In [27]:
import re
import torch
import torch.nn as nn
from transformers import BertForTokenClassification, BertTokenizer
from transformers import AdamW
from torch.utils.data import TensorDataset, DataLoader, RandomSampler, SequentialSampler
from sklearn.model_selection import train_test_split
import numpy as np
from tqdm import tqdm, trange
from keras.preprocessing.sequence import pad_sequences  # padding
import gc

In [28]:
gc.collect()

313

In [22]:
file = "dh_msra.txt"

In [45]:
all_sentences_separate = []
all_letter_labels = []
with open(file, encoding="utf-8") as f:
    single_sentence = []
    single_sentence_labels = []
    for s in f.readlines():
        if s != "\n":
            word, label = s.split("\t")
            label = label.strip("\n")
            single_sentence.append(word)
            single_sentence_labels.append(label)
            label_set.add(label)
        elif s == "\n":
            all_sentences_separate.append(single_sentence)
            all_letter_labels.append(single_sentence_labels)
            single_sentence = []
            single_sentence_labels = []

In [46]:
print(all_sentences_separate[0:2])
print(all_letter_labels[0:2])
print(f"\n所有的标签：{label_set}")

[['当', '希', '望', '工', '程', '救', '助', '的', '百', '万', '儿', '童', '成', '长', '起', '来', '，', '科', '教', '兴', '国', '蔚', '然', '成', '风', '时', '，', '今', '天', '有', '收', '藏', '价', '值', '的', '书', '你', '没', '买', '，', '明', '日', '就', '叫', '你', '悔', '不', '当', '初', '！
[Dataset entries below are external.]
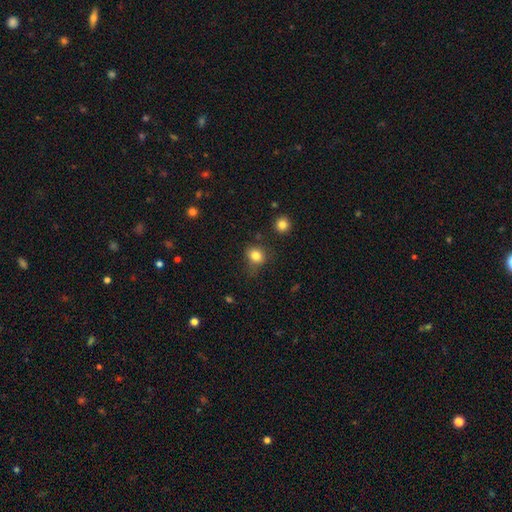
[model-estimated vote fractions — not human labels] This appears to be a smooth galaxy with no disk features (82%) that is round (69%). Merging: none (69%).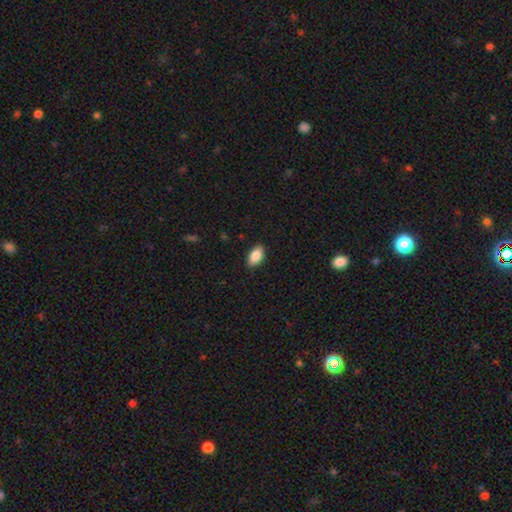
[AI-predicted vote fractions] Smooth or featured: smooth — 87% (star or artifact — 7%)
How rounded: in between — 93% (round — 4%)
Merging: none — 89% (minor disturbance — 8%)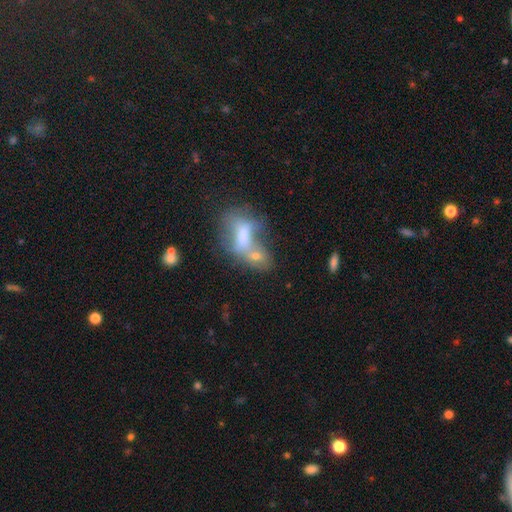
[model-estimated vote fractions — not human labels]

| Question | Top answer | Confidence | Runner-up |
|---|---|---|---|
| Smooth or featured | smooth | 55% | featured or disk (32%) |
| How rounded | in between | 78% | round (15%) |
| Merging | merger | 65% | none (15%) |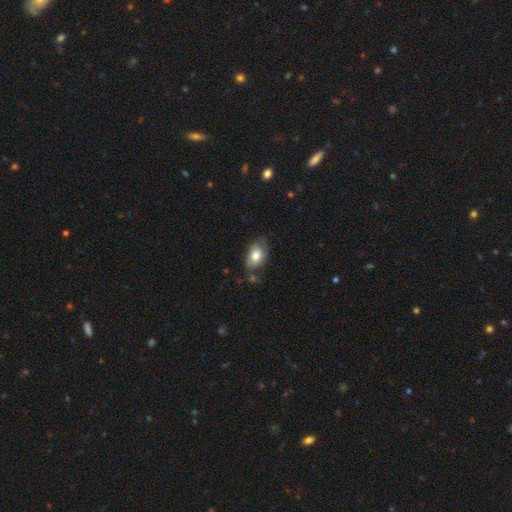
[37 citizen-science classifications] A smooth galaxy with no disk features (76%) that is in between round and cigar-shaped (89%). Merging: none (54%).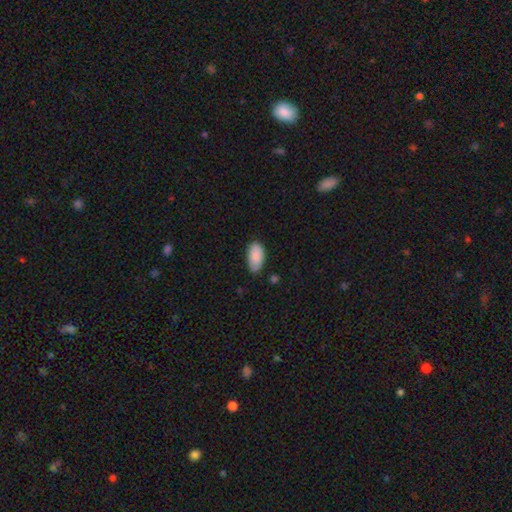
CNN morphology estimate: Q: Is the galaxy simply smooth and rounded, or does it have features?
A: smooth — 88%.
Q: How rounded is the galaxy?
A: in between — 95%.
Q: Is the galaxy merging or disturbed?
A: none — 77%.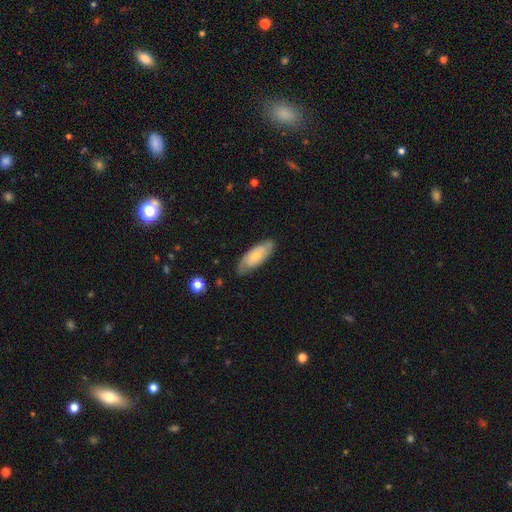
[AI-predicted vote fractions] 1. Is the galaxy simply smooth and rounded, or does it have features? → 53% featured or disk, 42% smooth, 6% star or artifact.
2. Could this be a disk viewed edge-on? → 86% no, 14% yes.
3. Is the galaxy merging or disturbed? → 77% none, 17% minor disturbance, 4% major disturbance, 1% merger.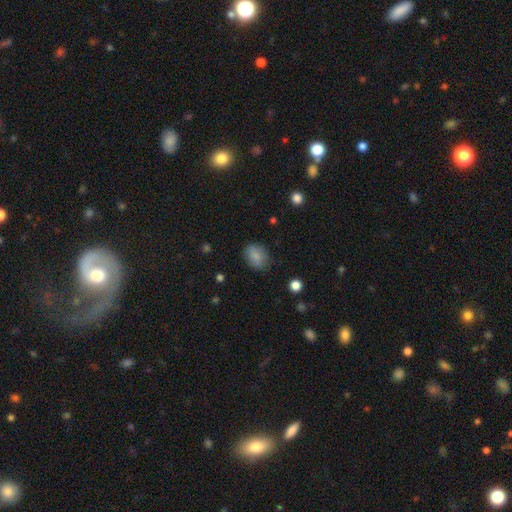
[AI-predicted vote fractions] Smooth or featured: smooth — 83% (star or artifact — 9%)
How rounded: in between — 65% (round — 34%)
Merging: none — 76% (minor disturbance — 18%)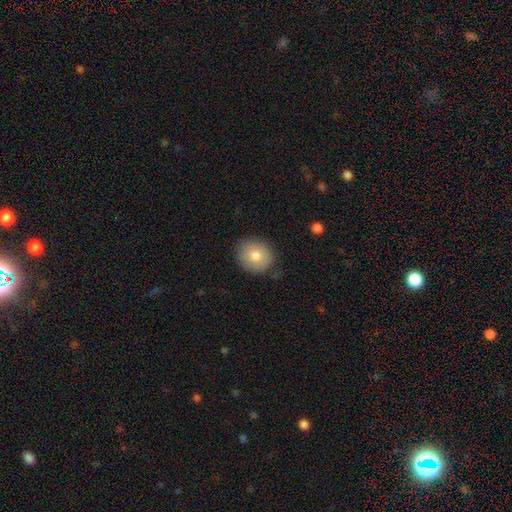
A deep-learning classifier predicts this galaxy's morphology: smooth_or_featured: smooth (p=0.79) [alt: featured or disk p=0.13]
how_rounded: round (p=0.81) [alt: in between p=0.18]
merging: none (p=0.85) [alt: minor disturbance p=0.11]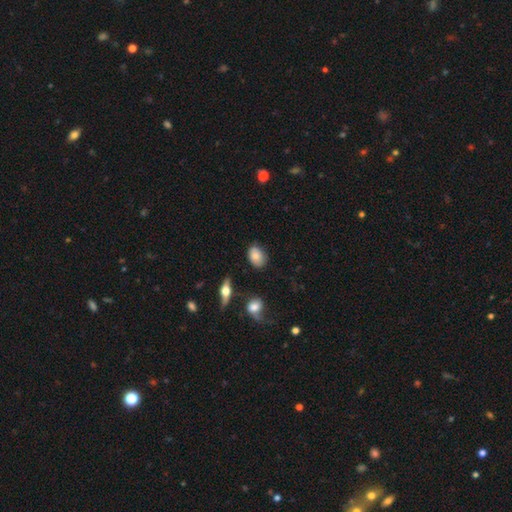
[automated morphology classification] smooth_or_featured: smooth (p=0.77) [alt: featured or disk p=0.15]
how_rounded: in between (p=0.78) [alt: round p=0.20]
merging: none (p=0.77) [alt: minor disturbance p=0.17]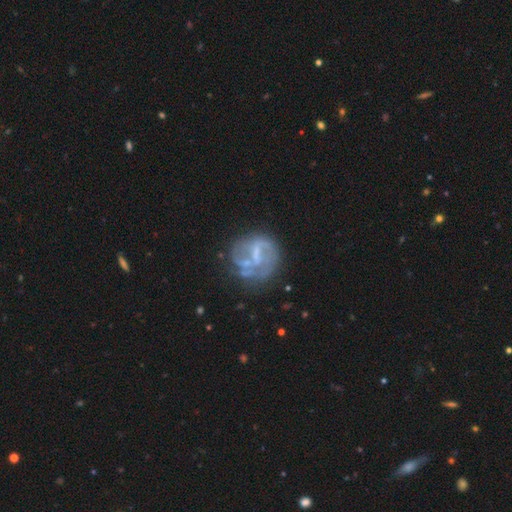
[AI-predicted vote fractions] Q: Smooth or featured?
A: featured or disk (70%); runner-up: smooth (21%)
Q: Edge-on disk?
A: no (98%); runner-up: yes (2%)
Q: Bar?
A: weak (46%); runner-up: no (28%)
Q: Spiral arms?
A: yes (58%); runner-up: no (42%)
Q: Bulge size?
A: none (40%); runner-up: small (36%)
Q: Merging?
A: none (60%); runner-up: minor disturbance (19%)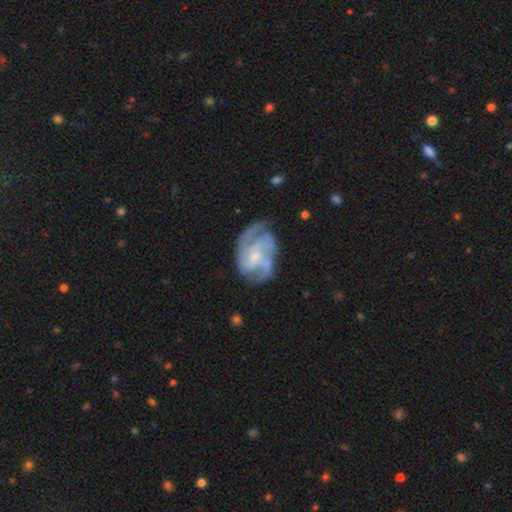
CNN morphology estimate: Overall: featured or disk (83%). Edge-on disk: no (98%). Bar: no (51%; weak 40%). Spiral arms: yes (93%). Spiral arm count: 3 (37%; 2 21%). Spiral winding: medium (46%; tight 39%). Bulge size: small (53%; moderate 30%). Merging: none (56%; minor disturbance 24%).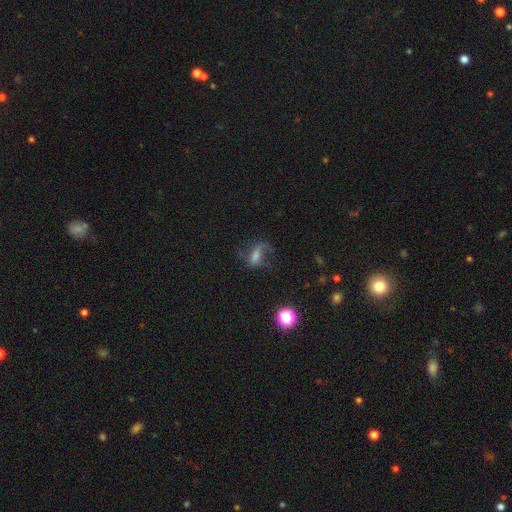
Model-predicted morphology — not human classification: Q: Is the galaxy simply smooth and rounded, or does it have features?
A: featured or disk — 51%.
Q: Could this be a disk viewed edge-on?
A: no — 92%.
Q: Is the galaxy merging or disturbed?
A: none — 46%.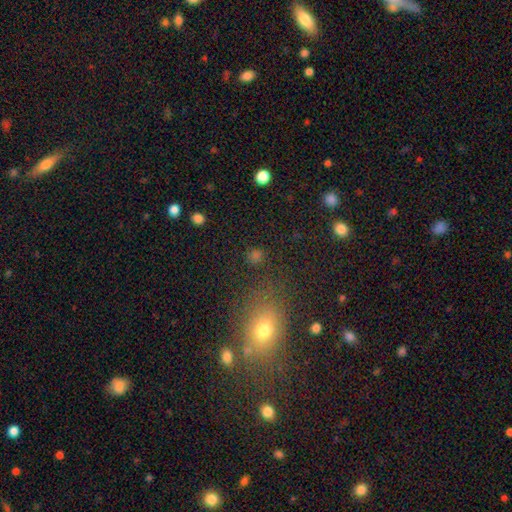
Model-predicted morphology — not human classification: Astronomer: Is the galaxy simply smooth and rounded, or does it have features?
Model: smooth — 66%.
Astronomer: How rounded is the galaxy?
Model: round — 73%.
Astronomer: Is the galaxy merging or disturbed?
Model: none — 79%.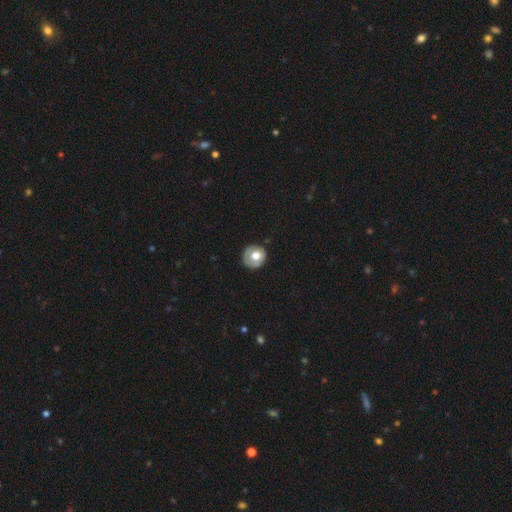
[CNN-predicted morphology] smooth_or_featured: smooth (p=0.59) [alt: featured or disk p=0.33]
how_rounded: round (p=0.90) [alt: in between p=0.09]
merging: none (p=0.77) [alt: minor disturbance p=0.16]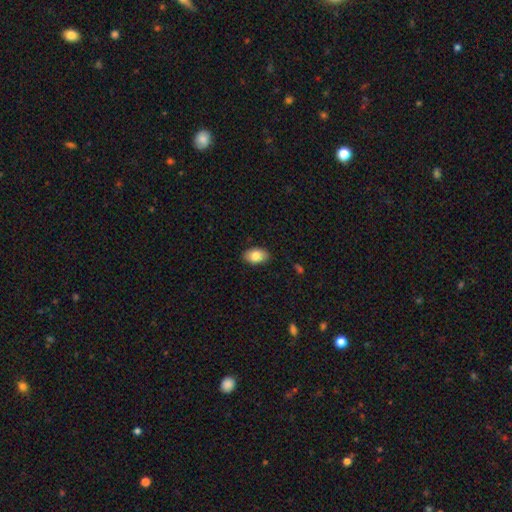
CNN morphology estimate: Smooth or featured? smooth (82%)
How rounded? in between (91%)
Merging? none (87%)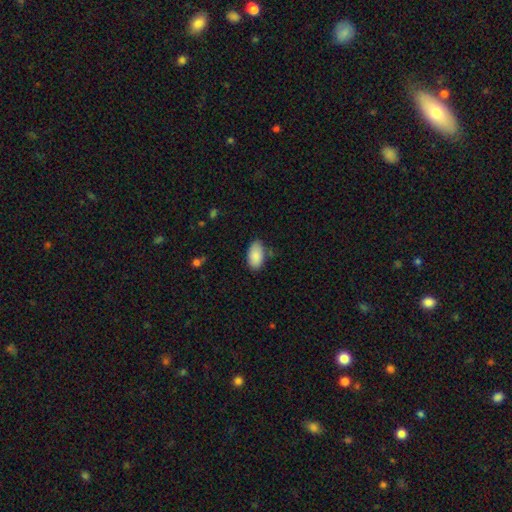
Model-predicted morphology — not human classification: This appears to be a smooth galaxy with no disk features (87%) that is in between round and cigar-shaped (95%). Merging: none (73%).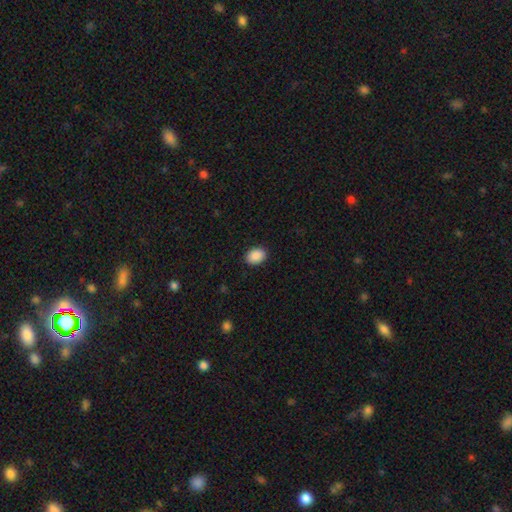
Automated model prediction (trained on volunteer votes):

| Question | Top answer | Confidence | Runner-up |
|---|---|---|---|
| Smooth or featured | smooth | 90% | star or artifact (7%) |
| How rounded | in between | 70% | round (29%) |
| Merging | none | 90% | minor disturbance (7%) |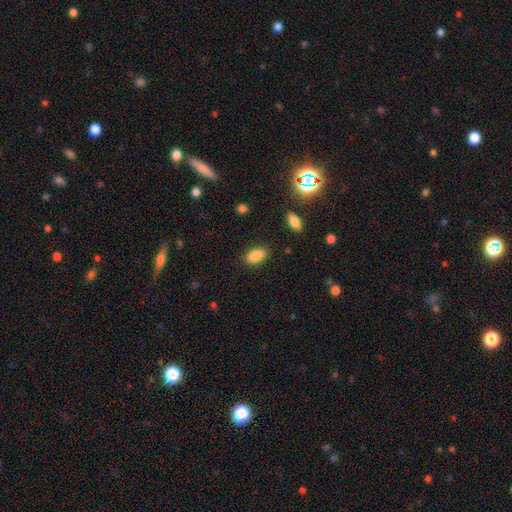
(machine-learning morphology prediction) Smooth or featured: smooth — 85% (star or artifact — 8%)
How rounded: in between — 89% (cigar-shaped — 6%)
Merging: none — 86% (minor disturbance — 10%)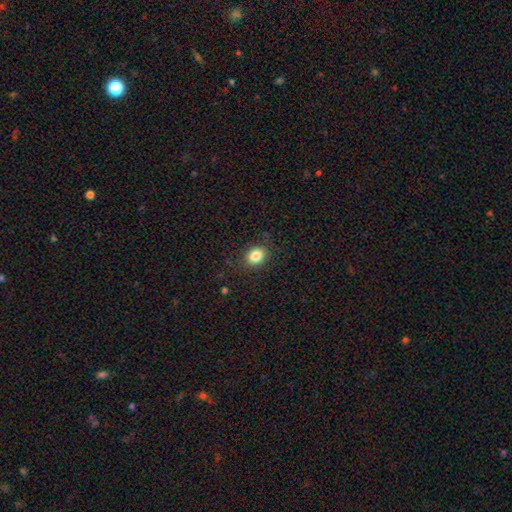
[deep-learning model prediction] Overall: smooth (84%). How rounded: round (50%; in between 49%). Merging: none (84%).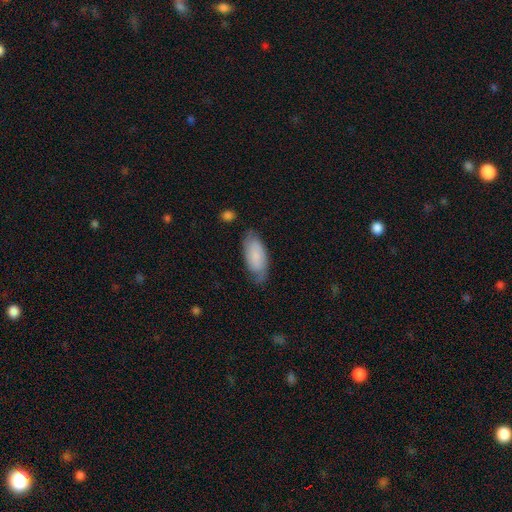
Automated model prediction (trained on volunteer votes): Overall: smooth (62%; featured or disk 31%). How rounded: in between (88%). Merging: none (67%).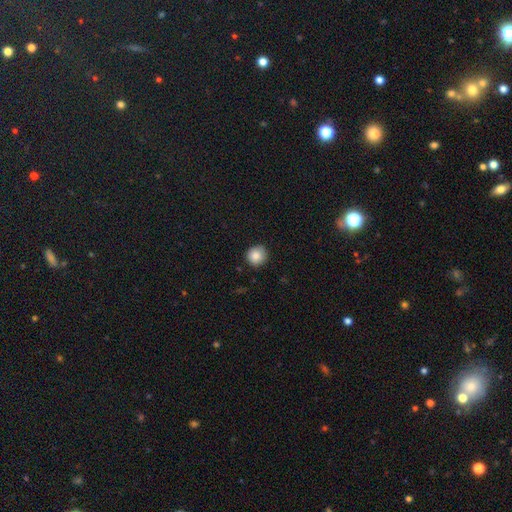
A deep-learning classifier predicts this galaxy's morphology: A smooth galaxy with no disk features (86%) that is round (92%).

Vote fractions:
- Smooth or featured? smooth: 86% / star or artifact: 9% / featured or disk: 5%
- How rounded? round: 92% / in between: 7% / cigar-shaped: 1%
- Merging? none: 87% / minor disturbance: 10% / major disturbance: 2% / merger: 1%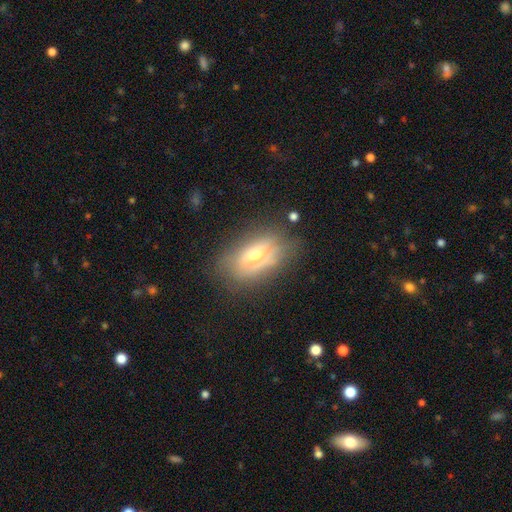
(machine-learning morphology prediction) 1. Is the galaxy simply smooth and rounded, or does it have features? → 46% smooth, 42% featured or disk, 11% star or artifact.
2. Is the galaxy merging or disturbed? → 66% none, 22% minor disturbance, 10% major disturbance, 2% merger.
'], ['藏', '书', '本', '来', '就', '是', '所', '有', '传', '统', '收', '藏', '门', '类', '中', '的', '第', '一', '大', '户', '，', '只', '是', '我', '们', '结', '束', '温', '饱', '的', '时', '间', '太', '短', '而', '已', '。']]
[['O', 'O', 'O', 'O', 'O', 'O', 'O', 'O', 'O', 'O', 'O', 'O', 'O', 'O', 'O', 'O', 'O', 'O', 'O', 'O', 'O', 'O', 'O', 'O', 'O', 'O', 'O', 'O', 'O', 'O', 'O', 'O', 'O', 'O', 'O', 'O', 'O', 'O', 'O', 'O', 'O', 'O', 'O', 'O', 'O', 'O', 'O', 'O', 'O', 'O'], ['O', 'O', 'O', 'O', 'O', 'O', 'O', 'O', 'O', 'O', 'O', 'O', 'O', 'O', 'O', 'O', 'O', 'O', 'O', 'O', 'O', 'O', 'O', 'O', 'O', 'O', 'O', 'O', 'O', 'O', 'O', 'O', 'O', 'O', 'O', 'O', 'O']]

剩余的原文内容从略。